Inflation seen as key near-term challenge for Vietnam’s economy: HSBC

Over the past month, 10 out of 11 major consumer goods categories saw price increases.

Vietnam should closely monitor near-term inflation amidst slowing domestic purchasing power, according to HSBC in its latest economic report on Vietnam.

 Production at Garment 10 Company. Photo: Khac Kien/The Hanoi Times

Data from the General Statistics Office revealed that the Consumer Price Index (CPI) last month rose by 4.44% year-on-year. This inflation rate is nearing the 4.5% ceiling set by the State Bank of Vietnam (SBV), a situation that warrants attention, HSBC said.

Over the past month, 10 out of 11 major consumer goods categories recorded price increases. The fastest-growing sectors include education, healthcare, construction, and food. A closer analysis reveals a more complex picture.

Specifically, while rice prices in May decreased compared to the previous month, pork prices surged, driving overall food prices up. Although oil prices fell, electricity prices rose. "This points to a multifaceted scenario in the food and energy sectors that requires close monitoring in the short-term," the report said. For the first five months of the year, the CPI increased by 4.03%, primarily driven by rising prices in education, healthcare, housing, and entertainment sectors, according to the General Statistics Office.

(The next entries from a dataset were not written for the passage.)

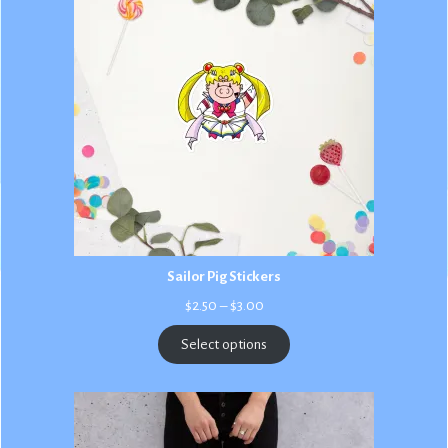
Sailor Pig Stickers
Price
$
2.50
–
$
3.00
range:
$2.50
Select options
through
$3.00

Part of the inflationary pressure stems from input costs. Vietnam's high degree of economic openness, makes it vulnerable to global commodity fluctuations, according to HSBC. Last week, the Purchasing Managers' Index (PMI) survey by S&P Global indicated that companies raised their selling prices in May for the first time since February.

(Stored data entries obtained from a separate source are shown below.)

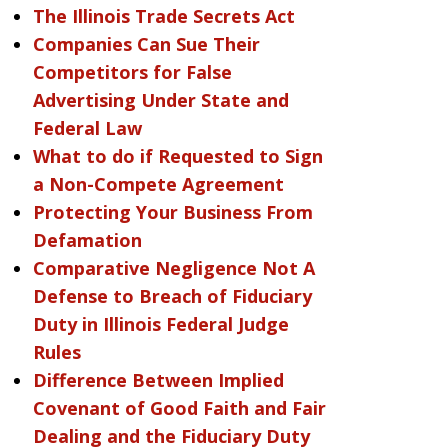
The Illinois Trade Secrets Act
Companies Can Sue Their
Competitors for False
Advertising Under State and
Federal Law
What to do if Requested to Sign
a Non-Compete Agreement
Protecting Your Business From
Defamation
Comparative Negligence Not A
Defense to Breach of Fiduciary
Duty in Illinois Federal Judge
Rules
Difference Between Implied
Covenant of Good Faith and Fair
Dealing and the Fiduciary Duty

This increase is due to Vietnamese manufacturers facing higher input costs, driven by the depreciation of the VND against the USD, along with higher fuel and material costs. "The main factor driving up import prices is the weaker VND," explained Yun Liu, an economist covering ASEAN markets at HSBC Global Research.

Recently, exchange rate fluctuations due to persistently high US interest rates have led the State Bank of Vietnam (SBV) to adopt a more proactive stance in managing foreign exchange pressures through more flexible open market operations and adjustments to refinancing rates.

HSBC expects the SBV  to keep its policy rates stable as the economic recovery is still in its early stages, requiring a delicate balance in monetary policy.